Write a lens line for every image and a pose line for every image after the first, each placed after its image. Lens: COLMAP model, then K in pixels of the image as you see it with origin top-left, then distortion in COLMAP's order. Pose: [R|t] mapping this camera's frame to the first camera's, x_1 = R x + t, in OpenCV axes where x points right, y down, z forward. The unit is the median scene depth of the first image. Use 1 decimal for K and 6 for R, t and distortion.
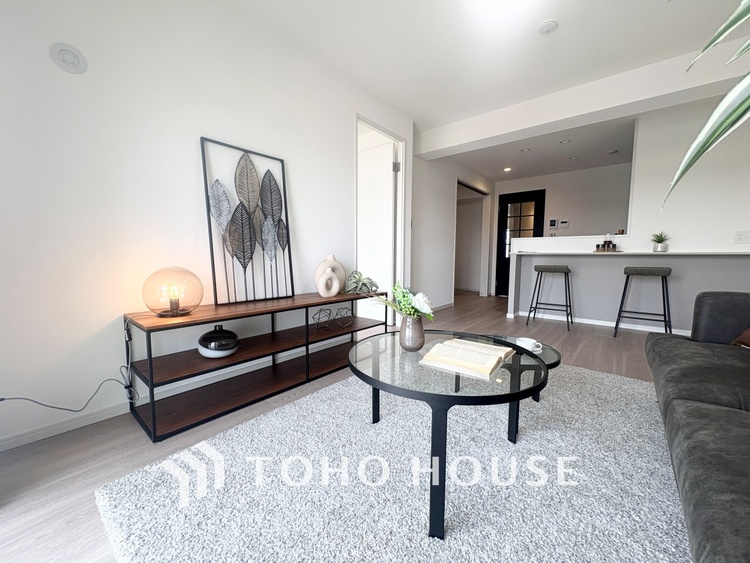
lens RADIAL K [[300.6, 0, 375.0], [0, 300.6, 281.5], [0, 0, 1]] dist [0.002772, 0.000060]
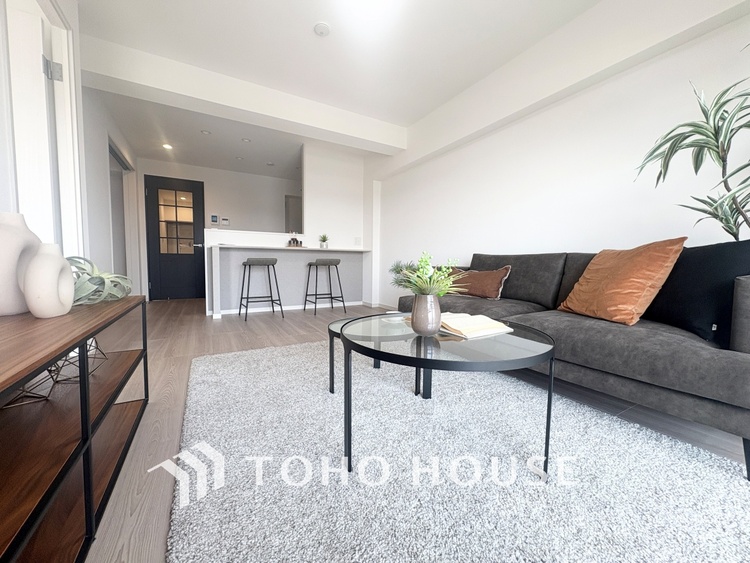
lens RADIAL K [[300.6, 0, 375.0], [0, 300.6, 281.5], [0, 0, 1]] dist [0.002772, 0.000060]
pose [[0.340340, -0.064896, 0.938060, -0.257781], [0.076221, 0.996237, 0.041267, 0.012112], [-0.937208, 0.057456, 0.344005, 0.307202]]
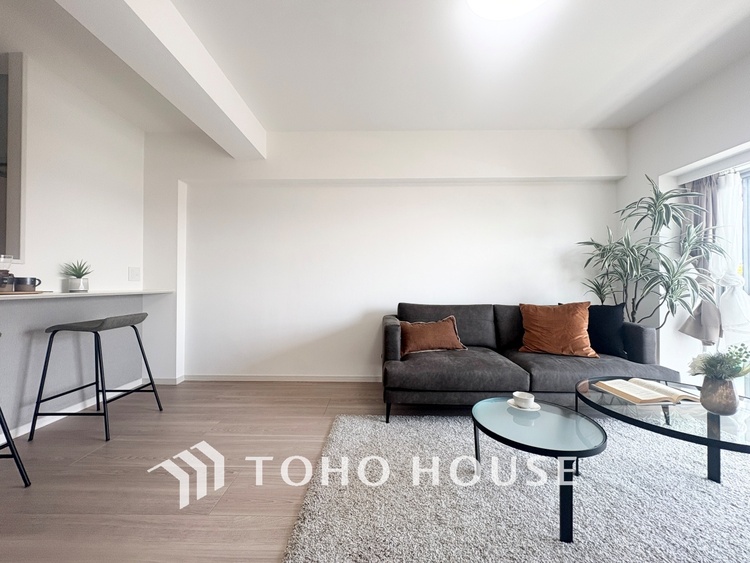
lens RADIAL K [[300.6, 0, 375.0], [0, 300.6, 281.5], [0, 0, 1]] dist [0.002772, 0.000060]
pose [[-0.617161, -0.001377, 0.786836, 0.017580], [0.063473, 0.996652, 0.051530, -0.107265], [-0.784273, 0.081745, -0.615007, 0.851737]]
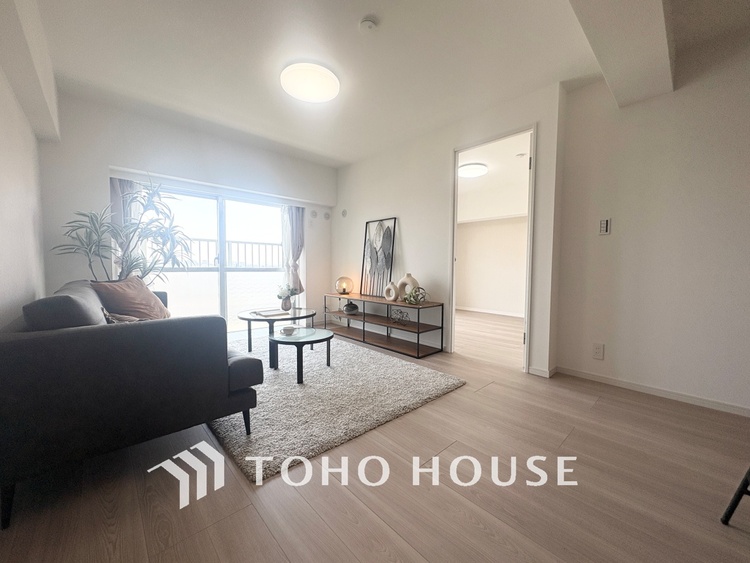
lens RADIAL K [[300.6, 0, 375.0], [0, 300.6, 281.5], [0, 0, 1]] dist [0.002772, 0.000060]
pose [[-0.143779, 0.041280, -0.988749, 0.879907], [-0.098013, 0.993623, 0.055736, -0.079841], [0.984744, 0.104924, -0.138816, 0.726698]]
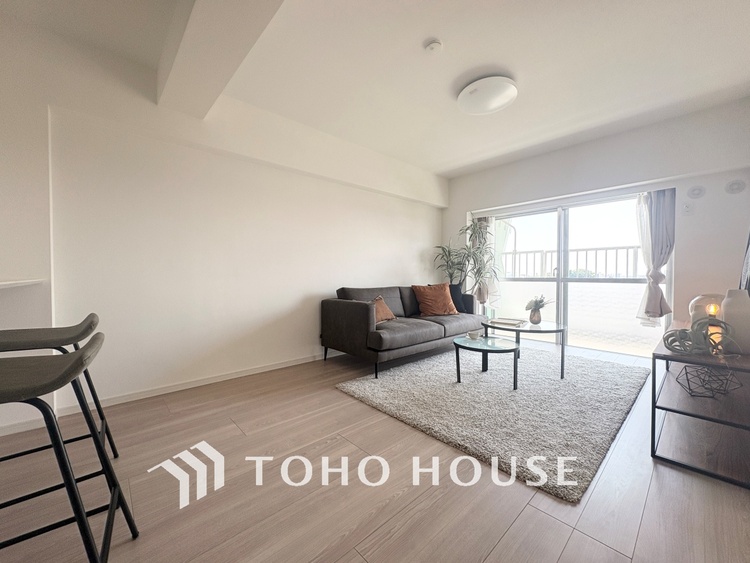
lens RADIAL K [[300.6, 0, 375.0], [0, 300.6, 281.5], [0, 0, 1]] dist [0.002772, 0.000060]
pose [[-0.989175, -0.010147, 0.146389, 0.357758], [0.006161, 0.993855, 0.110520, -0.127078], [-0.146611, 0.110226, -0.983034, 1.210035]]
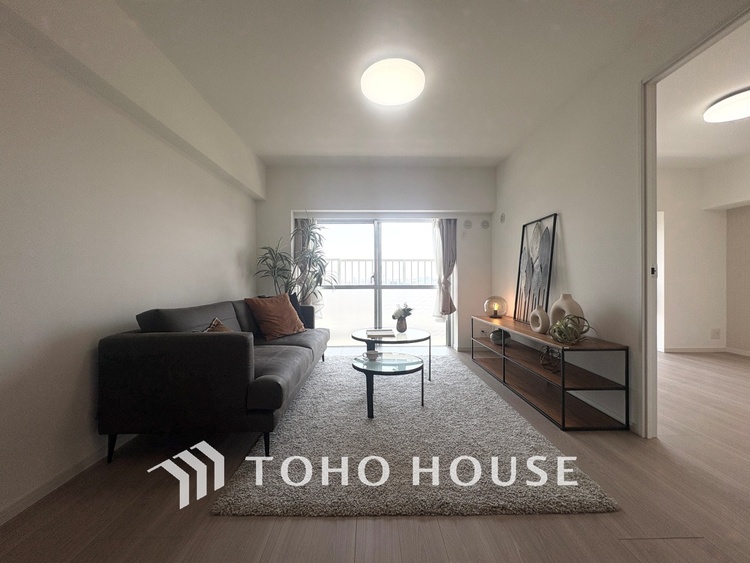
lens RADIAL K [[300.6, 0, 375.0], [0, 300.6, 281.5], [0, 0, 1]] dist [0.002772, 0.000060]
pose [[-0.765214, -0.002992, -0.643769, 0.631680], [-0.059742, 0.996004, 0.066383, -0.107627], [0.640998, 0.089257, -0.762335, 0.923699]]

* [Activity]:
Repeat every line of the records above word for word, omitting the pictures.

* [Response box]:
Write a lens line for every image and a pose line for every image after the first, each placed after its image. Lens: COLMAP model, then K in pixels of the image as you see it with origin top-left, then distortion in COLMAP's order. Pose: [R|t] mapping this camera's frame to the first camera's, x_1 = R x + t, in OpenCV axes where x points right, y down, z forward. The unit is the median scene depth of the first image. Use 1 decimal for K and 6 for R, t and distortion.
lens RADIAL K [[300.6, 0, 375.0], [0, 300.6, 281.5], [0, 0, 1]] dist [0.002772, 0.000060]
lens RADIAL K [[300.6, 0, 375.0], [0, 300.6, 281.5], [0, 0, 1]] dist [0.002772, 0.000060]
pose [[0.340340, -0.064896, 0.938060, -0.257781], [0.076221, 0.996237, 0.041267, 0.012112], [-0.937208, 0.057456, 0.344005, 0.307202]]
lens RADIAL K [[300.6, 0, 375.0], [0, 300.6, 281.5], [0, 0, 1]] dist [0.002772, 0.000060]
pose [[-0.617161, -0.001377, 0.786836, 0.017580], [0.063473, 0.996652, 0.051530, -0.107265], [-0.784273, 0.081745, -0.615007, 0.851737]]
lens RADIAL K [[300.6, 0, 375.0], [0, 300.6, 281.5], [0, 0, 1]] dist [0.002772, 0.000060]
pose [[-0.143779, 0.041280, -0.988749, 0.879907], [-0.098013, 0.993623, 0.055736, -0.079841], [0.984744, 0.104924, -0.138816, 0.726698]]
lens RADIAL K [[300.6, 0, 375.0], [0, 300.6, 281.5], [0, 0, 1]] dist [0.002772, 0.000060]
pose [[-0.989175, -0.010147, 0.146389, 0.357758], [0.006161, 0.993855, 0.110520, -0.127078], [-0.146611, 0.110226, -0.983034, 1.210035]]
lens RADIAL K [[300.6, 0, 375.0], [0, 300.6, 281.5], [0, 0, 1]] dist [0.002772, 0.000060]
pose [[-0.765214, -0.002992, -0.643769, 0.631680], [-0.059742, 0.996004, 0.066383, -0.107627], [0.640998, 0.089257, -0.762335, 0.923699]]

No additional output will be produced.